La terza Consulta istituita dalla Federazione, quella con le associazioni dei malati e dei cittadini, ha questo come scopo: il rapporto coi pazienti. È per noi un elemento valoriale importante della professione e del suo ‘patto col cittadino’ che da anni la caratterizza. Per noi è essenziale avere una relazione privilegiata con loro, per comprendere come ci vedono e come possiamo soddisfare nel modo migliore i loro bisogni di salute. In questo senso abbiamo attivato – e lo presenteremo a settembre in via ufficiale – anche un Osservatorio civico con Cittadinanzattiva. Gli Osservatori civici di Cittadinanzattiva hanno il significato di vedere con gli occhi delle persone le situazioni che caratterizzano i loro bisogni – in questo caso di salute e legati alla professione infermieristica – per promuovere politiche sanitarie che garantiscano equità di accesso, qualità e tutela dei diritti dei cittadini. Il Servizio sanitario è ancora troppo centrato sull’acuzie, ma i bisogni di salute stanno rapidamente cambiando e già si sono modificati. Sono aumentati gli anni di vita, ma non in buona salute purtroppo e lavorare sulle competenze e sulle capacità degli infermieri rappresenta un modo proattivo di vedere la professione secondo l’alleanza che oggi abbiamo stretto con voi per conoscere e soddisfare i vostri bisogni.
Tra gli appuntamenti importanti che riguardano la nostra professione, nei prossimi mesi c’è il nuovo Codice deontologico, dopo aver registrato le richieste e le osservazioni degli infermieri tramite i Collegi grazie alla consultazione on line voluta dal Comitato centrale per dare la massima diffusione e trasparenza a quello che è la guida dell’etica e della deontologia degli infermieri. E il Comitato centrale ha già fatto un primo incontro, perché a questo punto il lavoro da fare non è solo tecnico ma anche politico e ci vorrà il tempo necessario a far quadrare tutte le richieste e le esigenze degli infermieri. Un Codice davvero di tutti e che dovrà rispecchiare le idee e le istanze di tutti perché la professione è di tutti gli infermieri e non di gruppi ristretti di questa, per quanto autorevoli e preparati possano essere. C’è poi il Congresso triennale che questa volta è in programma all’Auditorium di Roma a marzo e che come sempre sarà il momento in cui gli infermieri daranno la massima risonanza all’attività degli infermieri.

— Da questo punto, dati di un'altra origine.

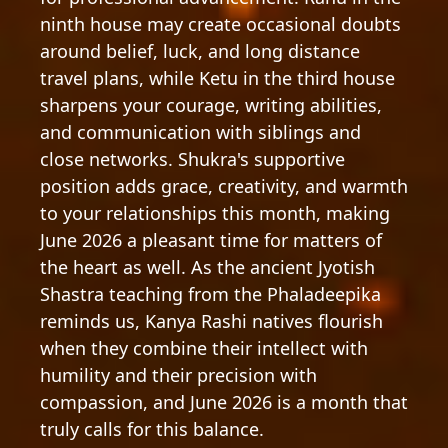
ninth house may create occasional doubts
around belief, luck, and long distance
travel plans, while Ketu in the third house
sharpens your courage, writing abilities,
and communication with siblings and
close networks. Shukra's supportive
position adds grace, creativity, and warmth
to your relationships this month, making
June 2026 a pleasant time for matters of
the heart as well. As the ancient Jyotish
Shastra teaching from the Phaladeepika
reminds us, Kanya Rashi natives flourish
when they combine their intellect with
humility and their precision with
compassion, and June 2026 is a month that
truly calls for this balance.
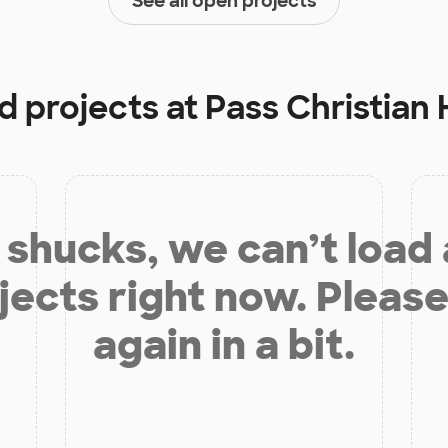
See all open projects
d projects at
Pass Christian 
shucks, we can’t load
jects right now. Please
again in a bit.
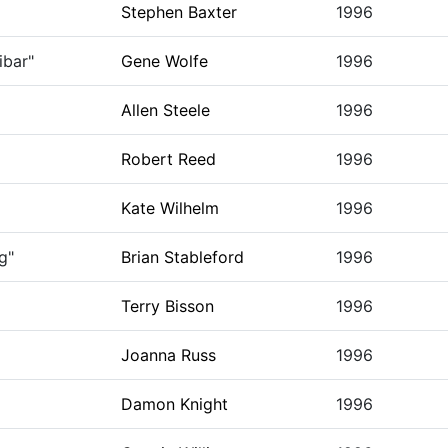
Stephen Baxter
1996
ibar"
Gene Wolfe
1996
Allen Steele
1996
Robert Reed
1996
Kate Wilhelm
1996
g"
Brian Stableford
1996
Terry Bisson
1996
Joanna Russ
1996
Damon Knight
1996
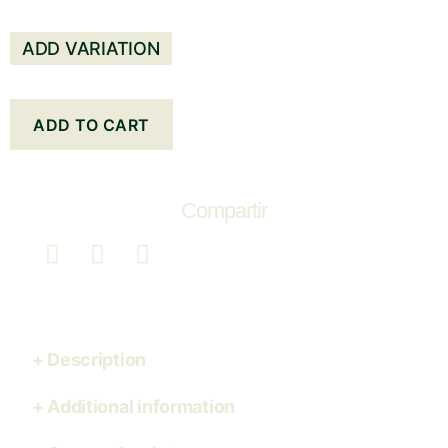
ADD VARIATION
ADD TO CART
Compartir
Description
Additional information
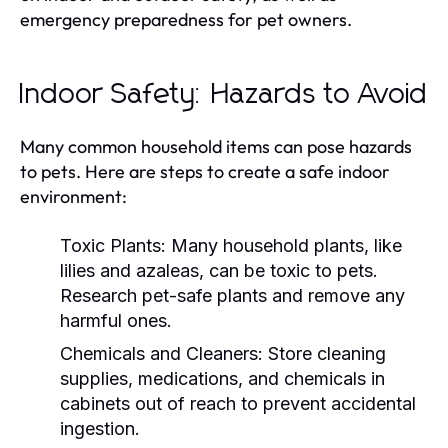
emergency preparedness for pet owners.
Indoor Safety: Hazards to Avoid
Many common household items can pose hazards
to pets. Here are steps to create a safe indoor
environment:
Toxic Plants:
Many household plants, like
lilies and azaleas, can be toxic to pets.
Research pet-safe plants and remove any
harmful ones.
Chemicals and Cleaners:
Store cleaning
supplies, medications, and chemicals in
cabinets out of reach to prevent accidental
ingestion.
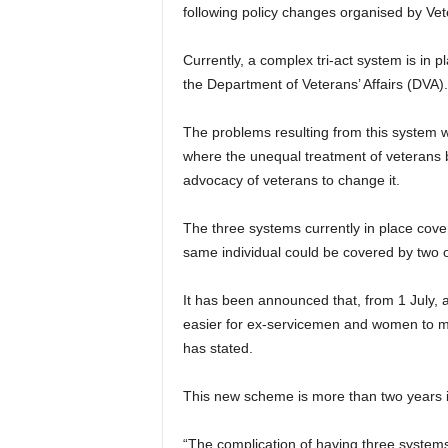
following policy changes organised by Vet
Currently, a complex tri-act system is in
the Department of Veterans’ Affairs (DVA).
The problems resulting from this system 
where the unequal treatment of veterans b
advocacy of veterans to change it.
The three systems currently in place cover
same individual could be covered by two or
It has been announced that, from 1 July, a
easier for ex-servicemen and women to m
has stated.
This new scheme is more than two years 
“The complication of having three system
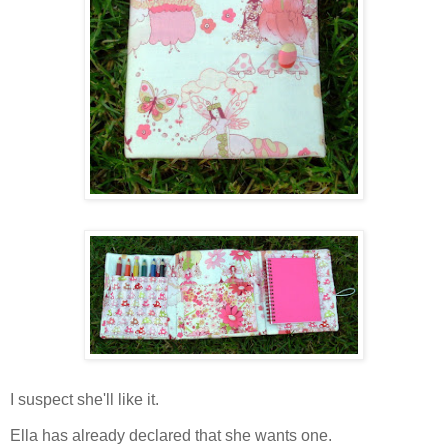
I suspect she'll like it.
Ella has already declared that she wants one.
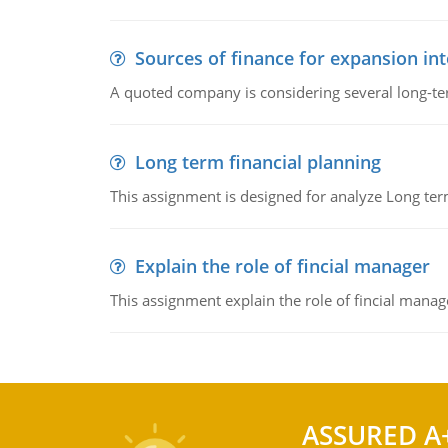
Sources of finance for expansion in
A quoted company is considering several long-te
Long term financial planning
This assignment is designed for analyze Long term
Explain the role of fincial manager
This assignment explain the role of fincial mana
ASSURED A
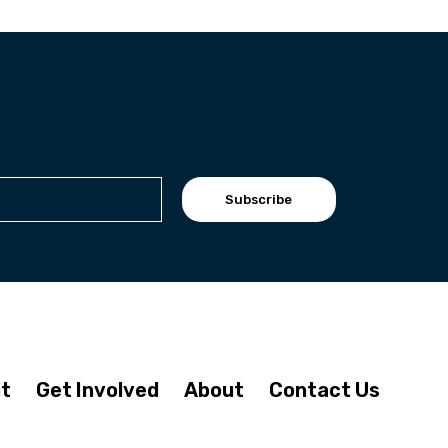
Subscribe
it
Get Involved
About
Contact Us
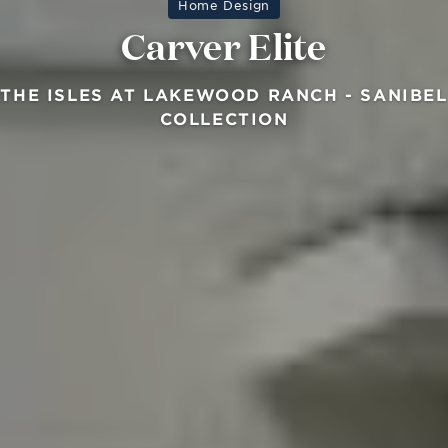
Home Design
Carver Elite
THE ISLES AT LAKEWOOD RANCH - SANIBEL
COLLECTION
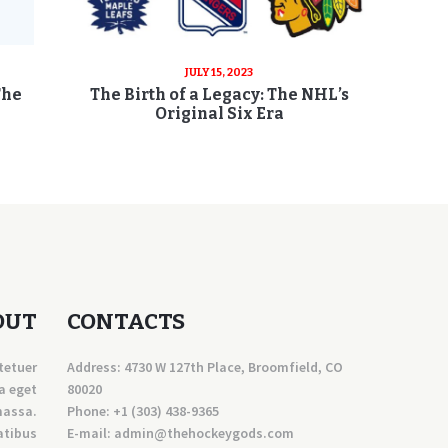
JULY 15, 2023
The
The Birth of a Legacy: The NHL’s
Original Six Era
OUT
CONTACTS
tetuer
Address: 4730 W 127th Place, Broomfield, CO
a eget
80020
massa.
Phone:
+1 (303) 438-9365
atibus
E-mail:
a
dmin@thehockeygods.com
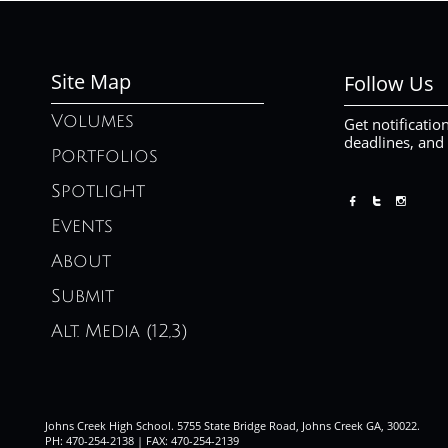
Site Map
Follow Us
Volumes
Get notificatio
deadlines, and
Portfolios
Spotlight



Events
About
Submit
Alt. Media (12,3)
Johns Creek High School. 5755 State Bridge Road, Johns Creek GA, 30022.
PH: 470-254-2138 | FAX: 470-254-2139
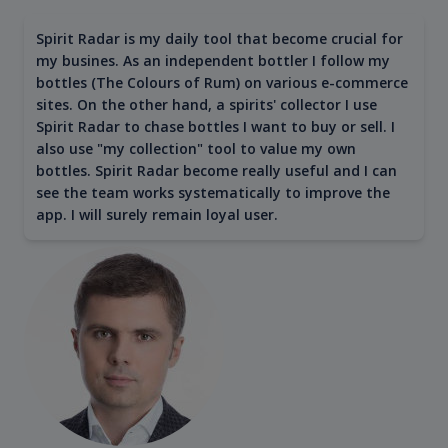
Spirit Radar is my daily tool that become crucial for
my busines. As an independent bottler I follow my
bottles (The Colours of Rum) on various e-commerce
sites. On the other hand, a spirits' collector I use
Spirit Radar to chase bottles I want to buy or sell. I
also use "my collection" tool to value my own
bottles. Spirit Radar become really useful and I can
see the team works systematically to improve the
app. I will surely remain loyal user.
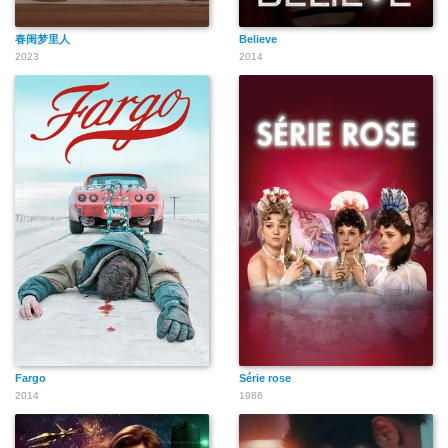
春闺梦里人
Believe
2023
2014
Fargo
Série rose
2014
1986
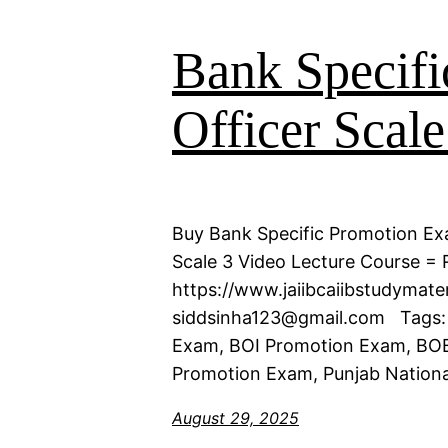
Bank Specifi
Officer Scale
Buy Bank Specific Promotion Exa
Scale 3 Video Lecture Course = R
https://www.jaiibcaiibstudymat
siddsinha123@gmail.com Tags:
Exam, BOI Promotion Exam, BOB
Promotion Exam, Punjab Nationa
August 29, 2025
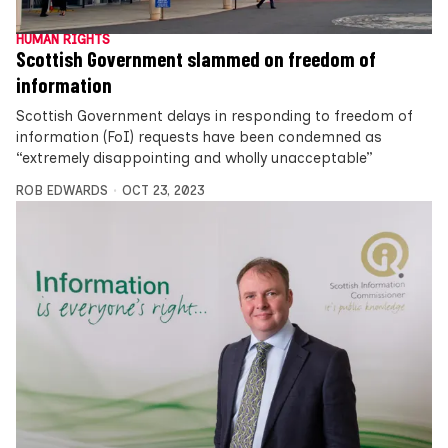
HUMAN RIGHTS
Scottish Government slammed on freedom of
information
Scottish Government delays in responding to freedom of
information (FoI) requests have been condemned as
“extremely disappointing and wholly unacceptable”
ROB EDWARDS
OCT 23, 2023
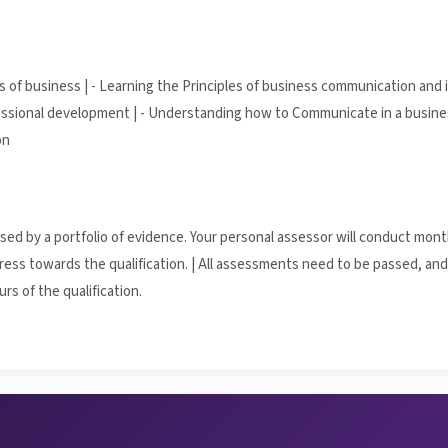
s of business | - Learning the Principles of business communication and 
ssional development | - Understanding how to Communicate in a busines
on
essed by a portfolio of evidence. Your personal assessor will conduct mon
ess towards the qualification. | All assessments need to be passed, and 
rs of the qualification.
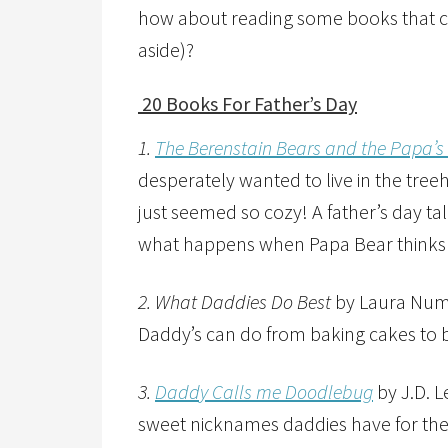
how about reading some books that ce
aside)?
20 Books For Father’s Day
1.
The Berenstain Bears and the Papa’s
desperately wanted to live in the treeh
just seemed so cozy! A father’s day ta
what happens when Papa Bear thinks ce
2. What Daddies Do Best
by Laura Numer
Daddy’s can do from baking cakes to
3.
Daddy Calls me Doodlebug
by J.D. L
sweet nicknames daddies have for their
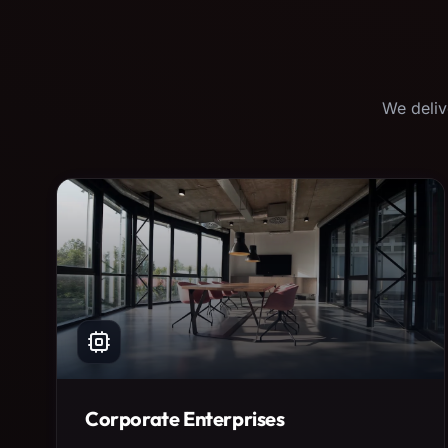
We deliv
Corporate Enterprises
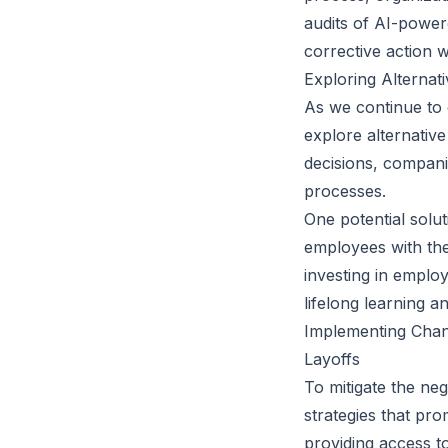
audits of AI-power
corrective action 
Exploring Alternat
As we continue to g
explore alternativ
decisions, compani
processes.
One potential solu
employees with the
investing in emplo
lifelong learning a
Implementing Chang
Layoffs
To mitigate the neg
strategies that pr
providing access t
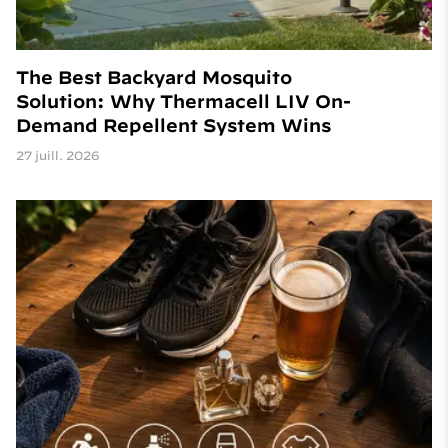
The Best Backyard Mosquito
Solution: Why Thermacell LIV On-
Demand Repellent System Wins
27 juill. 2026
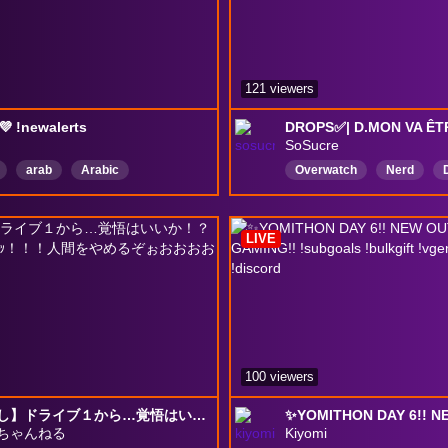
121 viewers
💜 !newalerts
SoSucre
arab
Arabic
Overwatch
Nerd
تم・تمكين・Drops
fr
france
ball
MentalitéAllemande
p
LIVE
lego
Français
100 viewers
【顔出し】ドライブ１から…覚悟はいいか！？私はできてる…ｯ！！！人間をやめるぞぉおおおお
ちゃんねる
Kiyomi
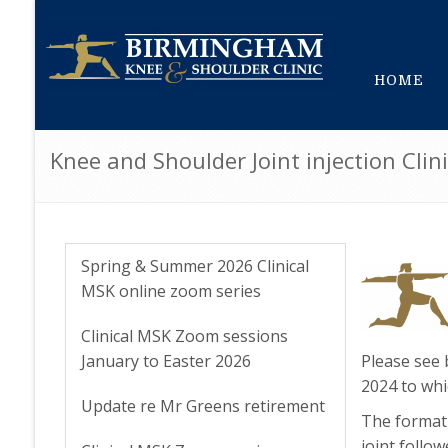
HOME
Knee and Shoulder Joint injection Cl
Spring & Summer 2026 Clinical
MSK online zoom series
Clinical MSK Zoom sessions
January to Easter 2026
Please see 
2024 to whi
Update re Mr Greens retirement
The format 
joint follo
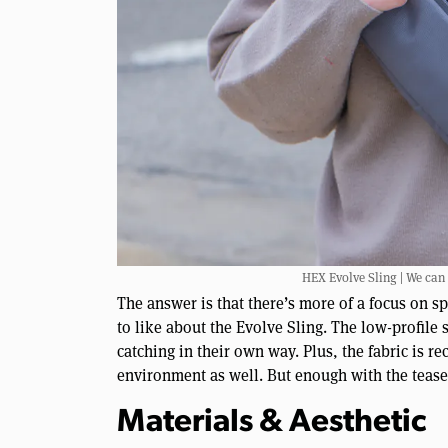
HEX Evolve Sling | We can
The answer is that there’s more of a focus on sp
to like about the Evolve Sling. The low-profile
catching in their own way. Plus, the fabric is 
environment as well. But enough with the teasers
Materials & Aesthetic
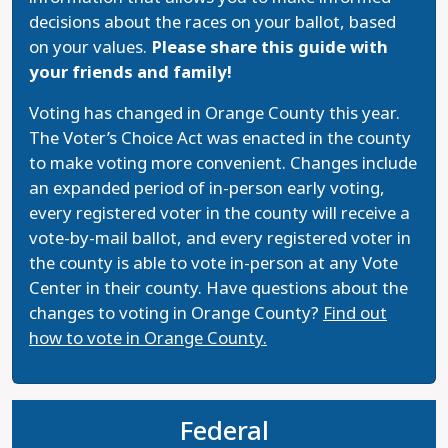
decisions about the races on your ballot, based
on your values.
Please share this guide with
your friends and family!
Voting has changed in Orange County this year.
The Voter’s Choice Act was enacted in the county
to make voting more convenient. Changes include
an expanded period of in-person early voting,
every registered voter in the county will receive a
vote-by-mail ballot, and every registered voter in
the county is able to vote in-person at any Vote
Center in their county. Have questions about the
changes to voting in Orange County?
Find out
how to vote in Orange County.
Federal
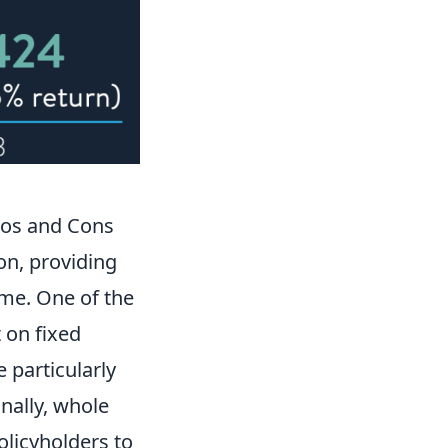
ros and Cons
on, providing
ime. One of the
t on fixed
 particularly
onally, whole
olicyholders to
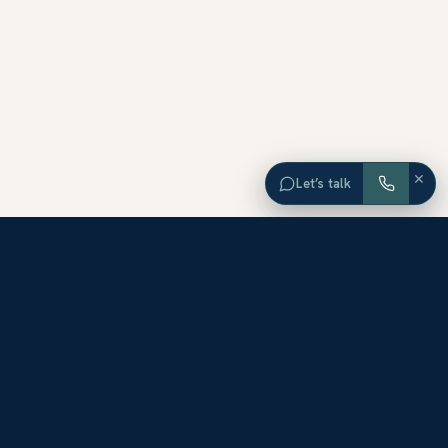
×
Let’s talk
EXPLORE ORANGE COUNTY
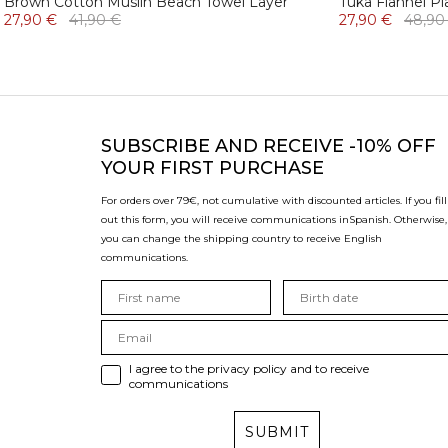
Brown Cotton Muslin Beach Towel Layer
Tuka Flannel Pl
27,90 €
41,90 €
27,90 €
48,90
SUBSCRIBE
AND RECEIVE -10% OFF
YOUR FIRST PURCHASE
For orders over 79€, not cumulative with discounted articles. If you fill
out this form, you will receive communications in
Spanish. Otherwise,
you can change the shipping country to receive English
communications.
I agree to the privacy policy and to receive
communications
SUBMIT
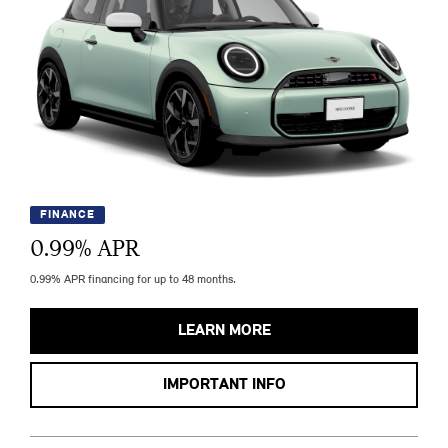
FINANCE
0.99
% APR
0.99% APR financing for up to 48 months.
LEARN MORE
IMPORTANT INFO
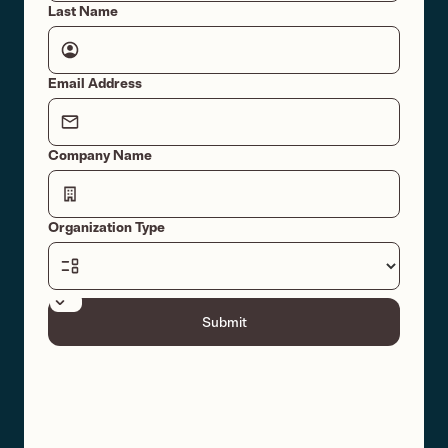
Last Name
Email Address
Company Name
Organization Type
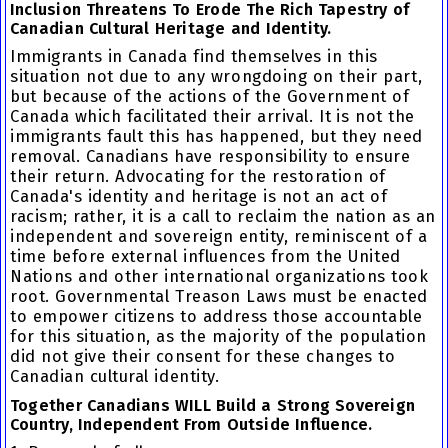
Inclusion Threatens To Erode The Rich Tapestry of
Canadian Cultural Heritage and Identity.
Immigrants in Canada find themselves in this
situation not due to any wrongdoing on their part,
but because of the actions of the Government of
Canada which facilitated their arrival. It is not the
immigrants fault this has happened, but they need
removal. Canadians have responsibility to ensure
their return. Advocating for the restoration of
Canada's identity and heritage is not an act of
racism; rather, it is a call to reclaim the nation as an
independent and sovereign entity, reminiscent of a
time before external influences from the United
Nations and other international organizations took
root. Governmental Treason Laws must be enacted
to empower citizens to address those accountable
for this situation, as the majority of the population
did not give their consent for these changes to
Canadian cultural identity.
Together Canadians WILL Build a Strong Sovereign
Country, Independent From Outside Influence.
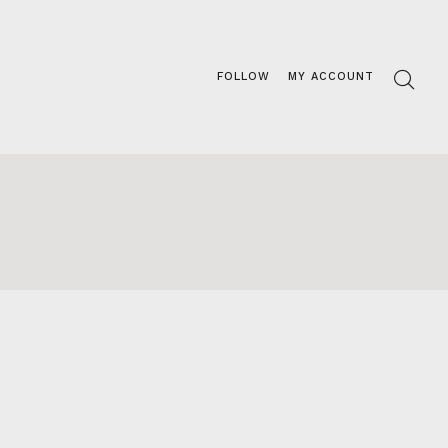
FOLLOW
MY ACCOUNT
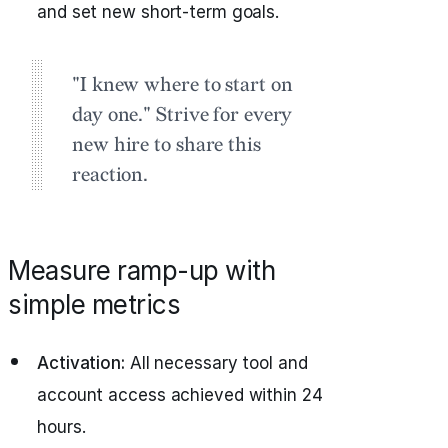
and set new short-term goals.
"I knew where to start on
day one." Strive for every
new hire to share this
reaction.
Measure ramp-up with
simple metrics
Activation:
All necessary tool and
account access achieved within 24
hours.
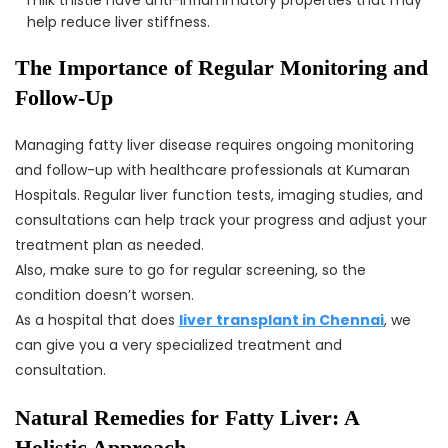
help reduce liver stiffness.
The Importance of Regular Monitoring and
Follow-Up
Managing fatty liver disease requires ongoing monitoring
and follow-up with healthcare professionals at Kumaran
Hospitals. Regular liver function tests, imaging studies, and
consultations can help track your progress and adjust your
treatment plan as needed.
Also, make sure to go for regular screening, so the
condition doesn’t worsen.
As a hospital that does
liver transplant in Chennai
, we
can give you a very specialized treatment and
consultation.
Natural Remedies for Fatty Liver: A
Holistic Approach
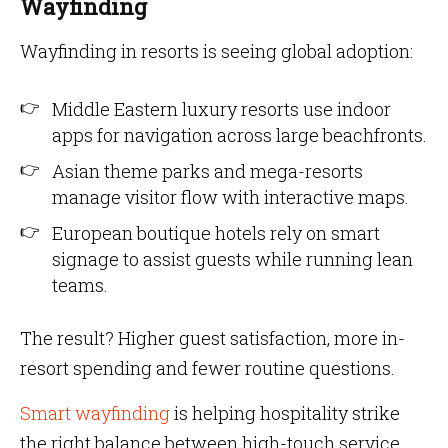
Wayfinding
Wayfinding in resorts is seeing global adoption:
Middle Eastern luxury resorts use indoor
apps for navigation across large beachfronts.
Asian theme parks and mega-resorts
manage visitor flow with interactive maps.
European boutique hotels rely on smart
signage to assist guests while running lean
teams.
The result? Higher guest satisfaction, more in-
resort spending and fewer routine questions.
Smart wayfinding
is helping hospitality strike
the right balance between high-touch service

Anche per questo abbiamo fatto in modo che il Congresso 2018 sia costruito dai Collegi, dagli infermieri e dalle bestpractice infermieristiche e non solo da chi come sempre organizza gli eventi. Passi avanti li abbiamo già fatti in questi tre anni, non c’è dubbio, e di notevole entità. Ma si tratta spesso di situazioni gestite in singole Regioni che affidano agli infermieri quel ruolo di case manager rispetto alla cronicità, alla non autosufficienza e all’assistenza sul territorio e così via. Patto per la salute e nuovi Lea lo prevedono: ora va applicato ovunque, in modo uniforme e secondo le vere esigenze dei cittadini, che per primi lo chiedono, non solo in ospedale, ma anche e soprattutto sul territorio. E per questo ci batteremo: per il riconoscimento, progresso e l’omogeneità della professione.